Society’s goal should be to make dying less, not more, medical. Physician-assisted suicide is neither a therapy nor a solution to difficult questions raised at the end of life.

On the basis of substantive ethics, clinical practice, policy, and other concerns, the ACP does not support legalization of physician-assisted suicide. This practice is problematic given the nature of the patient–physician relationship, affects trust in that relationship as well as in the profession, and fundamentally alters the medical profession’s role in society.

Furthermore, the principles at stake in this debate also underlie medicine’s responsibilities on other issues and the physician’s duty to provide care based on clinical judgment, evidence, and ethics.

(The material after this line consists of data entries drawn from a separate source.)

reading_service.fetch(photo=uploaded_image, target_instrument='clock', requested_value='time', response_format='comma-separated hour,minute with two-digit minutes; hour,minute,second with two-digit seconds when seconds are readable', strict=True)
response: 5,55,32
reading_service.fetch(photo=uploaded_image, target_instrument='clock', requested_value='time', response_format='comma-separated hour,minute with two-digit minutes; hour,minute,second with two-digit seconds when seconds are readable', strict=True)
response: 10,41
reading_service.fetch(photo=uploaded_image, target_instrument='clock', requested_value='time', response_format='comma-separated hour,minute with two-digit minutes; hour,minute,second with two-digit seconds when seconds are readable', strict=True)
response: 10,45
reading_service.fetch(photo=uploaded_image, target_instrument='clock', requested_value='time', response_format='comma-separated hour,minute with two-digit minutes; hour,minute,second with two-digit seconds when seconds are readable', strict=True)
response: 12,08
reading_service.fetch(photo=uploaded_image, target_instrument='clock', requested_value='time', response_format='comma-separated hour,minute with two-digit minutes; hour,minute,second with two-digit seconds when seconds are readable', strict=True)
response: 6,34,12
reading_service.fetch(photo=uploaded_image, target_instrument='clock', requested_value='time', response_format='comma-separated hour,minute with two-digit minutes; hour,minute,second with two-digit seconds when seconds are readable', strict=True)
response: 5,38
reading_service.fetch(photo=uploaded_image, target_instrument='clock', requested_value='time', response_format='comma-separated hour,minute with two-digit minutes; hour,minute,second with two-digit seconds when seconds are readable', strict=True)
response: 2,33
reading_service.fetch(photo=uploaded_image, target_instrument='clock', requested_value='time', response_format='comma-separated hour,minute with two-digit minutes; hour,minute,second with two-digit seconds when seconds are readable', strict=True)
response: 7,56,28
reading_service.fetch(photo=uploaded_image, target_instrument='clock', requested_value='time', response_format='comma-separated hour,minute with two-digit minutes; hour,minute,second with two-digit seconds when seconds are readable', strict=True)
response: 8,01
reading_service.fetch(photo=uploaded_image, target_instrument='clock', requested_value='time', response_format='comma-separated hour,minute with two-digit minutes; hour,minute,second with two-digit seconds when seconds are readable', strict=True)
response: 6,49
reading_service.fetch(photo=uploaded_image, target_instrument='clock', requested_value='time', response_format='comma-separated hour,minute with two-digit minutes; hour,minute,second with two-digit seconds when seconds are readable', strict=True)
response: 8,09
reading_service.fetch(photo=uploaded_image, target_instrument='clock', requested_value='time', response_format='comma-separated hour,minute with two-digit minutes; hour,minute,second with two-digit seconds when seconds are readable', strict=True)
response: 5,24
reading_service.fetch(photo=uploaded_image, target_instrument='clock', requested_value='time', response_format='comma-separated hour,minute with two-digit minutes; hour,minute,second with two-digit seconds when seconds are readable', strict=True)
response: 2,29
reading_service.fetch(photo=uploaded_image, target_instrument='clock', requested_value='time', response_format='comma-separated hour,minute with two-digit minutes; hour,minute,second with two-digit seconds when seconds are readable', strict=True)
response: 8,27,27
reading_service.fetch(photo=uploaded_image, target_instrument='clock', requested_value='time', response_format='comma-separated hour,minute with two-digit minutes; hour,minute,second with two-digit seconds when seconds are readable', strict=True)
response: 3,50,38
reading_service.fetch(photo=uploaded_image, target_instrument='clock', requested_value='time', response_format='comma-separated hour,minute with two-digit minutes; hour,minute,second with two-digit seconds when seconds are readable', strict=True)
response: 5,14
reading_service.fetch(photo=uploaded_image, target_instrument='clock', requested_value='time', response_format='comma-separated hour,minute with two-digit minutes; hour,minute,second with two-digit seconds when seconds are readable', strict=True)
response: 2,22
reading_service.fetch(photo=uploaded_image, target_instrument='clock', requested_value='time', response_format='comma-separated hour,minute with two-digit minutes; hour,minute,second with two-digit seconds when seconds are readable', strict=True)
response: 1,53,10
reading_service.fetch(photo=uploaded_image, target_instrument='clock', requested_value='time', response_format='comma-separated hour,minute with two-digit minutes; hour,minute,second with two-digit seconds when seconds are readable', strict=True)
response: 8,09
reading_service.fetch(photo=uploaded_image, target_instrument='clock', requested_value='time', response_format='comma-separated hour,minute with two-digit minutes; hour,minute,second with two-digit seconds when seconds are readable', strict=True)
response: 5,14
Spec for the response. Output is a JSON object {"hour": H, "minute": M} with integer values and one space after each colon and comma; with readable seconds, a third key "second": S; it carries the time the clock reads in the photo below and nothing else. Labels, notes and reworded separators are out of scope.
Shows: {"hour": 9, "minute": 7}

Control over the manner and timing of a person’s death has not been and should not be a goal of medicine. However, through high-quality care, effective communication, compassionate support, and the right resources, physicians can help patients control many aspects of how they live out life’s last chapter.

In short, these ethical physicians urge greater quality of care for the dying — not facilitation for their being killed.

Assisted suicide is just that — suicide. It is not a medical treatment. It is not compassion, the root meaning of which is to “suffer with.”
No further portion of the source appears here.